The pervasive population genomic impacts of genome duplication, gene flow, and selection

Dr Levi Yant
The John Innes Centre 

The outcrossing relatives Arabidopsis arenosa and Arabidopsis lyrata are increasingly the subjects of population genomic studies of adaptive evolution. These works provide case studies for how population genomics can be applied to targeted questions, from understanding the basis of adaptation to whole genome duplication (WGD) to the genomic basis of adaptation to extreme environments, including toxic mines. I present an overview of our studies that allows for a large-scale investigation of within- and between-population evolutionary dynamics in this model genus. We individually resequenced ~500 A. arenosa genomes from 55 diploid and autopolyploid populations, allowing the dating and ordering of successive selective sweeps as lineages follow distinct evolutionary trajectories and diversify across Europe.

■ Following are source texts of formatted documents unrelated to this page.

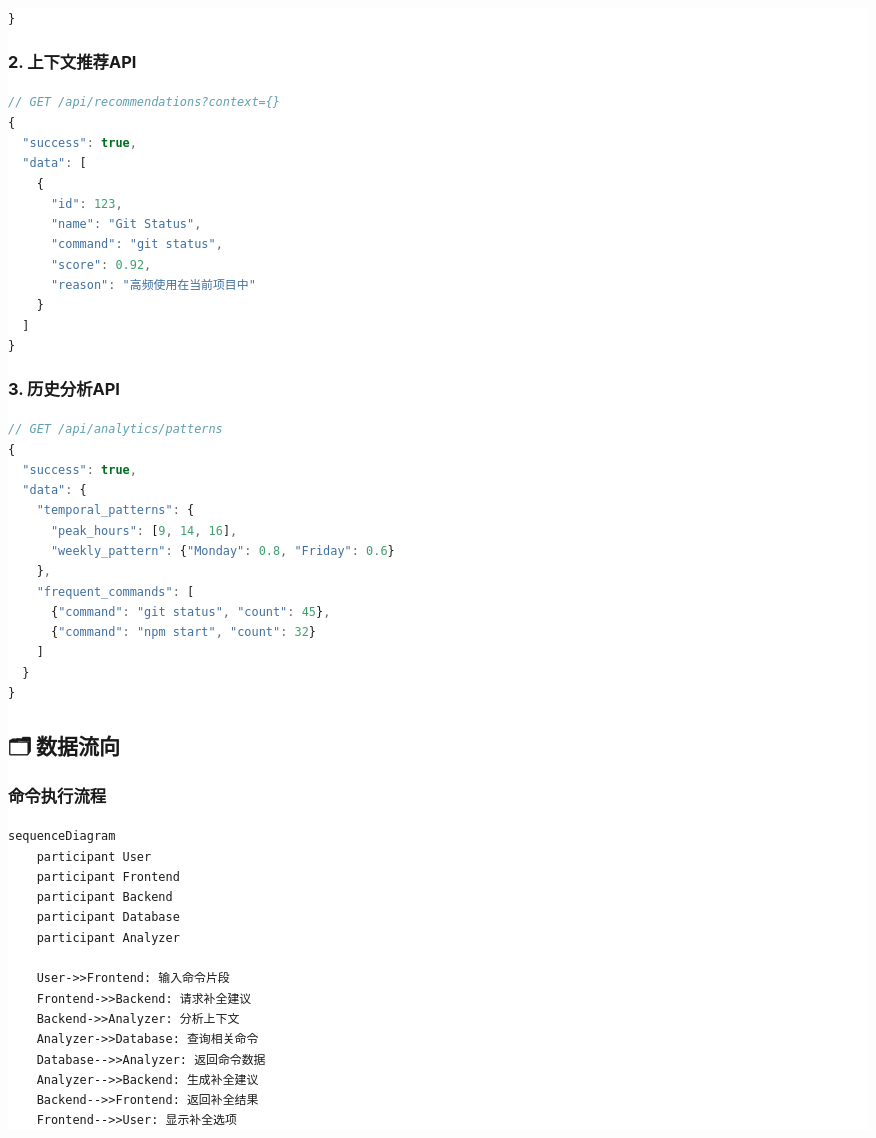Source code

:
 ```javascript
}
```

### 2. 上下文推荐API
```javascript
// GET /api/recommendations?context={}
{
  "success": true,
  "data": [
    {
      "id": 123,
      "name": "Git Status",
      "command": "git status",
      "score": 0.92,
      "reason": "高频使用在当前项目中"
    }
  ]
}
```

### 3. 历史分析API
```javascript
// GET /api/analytics/patterns
{
  "success": true,
  "data": {
    "temporal_patterns": {
      "peak_hours": [9, 14, 16],
      "weekly_pattern": {"Monday": 0.8, "Friday": 0.6}
    },
    "frequent_commands": [
      {"command": "git status", "count": 45},
      {"command": "npm start", "count": 32}
    ]
  }
}
```

## 🗂️ 数据流向

### 命令执行流程
```mermaid
sequenceDiagram
    participant User
    participant Frontend
    participant Backend
    participant Database
    participant Analyzer
    
    User->>Frontend: 输入命令片段
    Frontend->>Backend: 请求补全建议
    Backend->>Analyzer: 分析上下文
    Analyzer->>Database: 查询相关命令
    Database-->>Analyzer: 返回命令数据
    Analyzer-->>Backend: 生成补全建议
    Backend-->>Frontend: 返回补全结果
    Frontend-->>User: 显示补全选项
```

We integrate these data with 120 A. lyrata and Arabidopsis halleri genomes for a genus-wide view of the genomic basis of diverse adaptations. In A. arenosa, we observe that the population genomic consequences of WGD are pervasive: following WGD there is evidence of a reduced efficacy of purifying selection, with an increase in non-synonymous polymorphisms, and local reductions in diversity due to linked selection around selective sweeps are less pronounced. Tetraploid diversity is further enriched via local introgression from distantly related diploid populations to the extent that the signal of tetraploid monophyly is largely erased, except at discrete loci resistant to introgression. In addition, the tetraploids specifically exchange compelling candidate alleles for adaptive gene flow with tetraploid A. lyrata. We hypothesise that the combined effects of initial masking of deleterious mutations, a higher proportion of adaptive substitutions and rampant interploidy (and interspecies) introgression likely all conspire to shape the evolutionary potential of polyploids.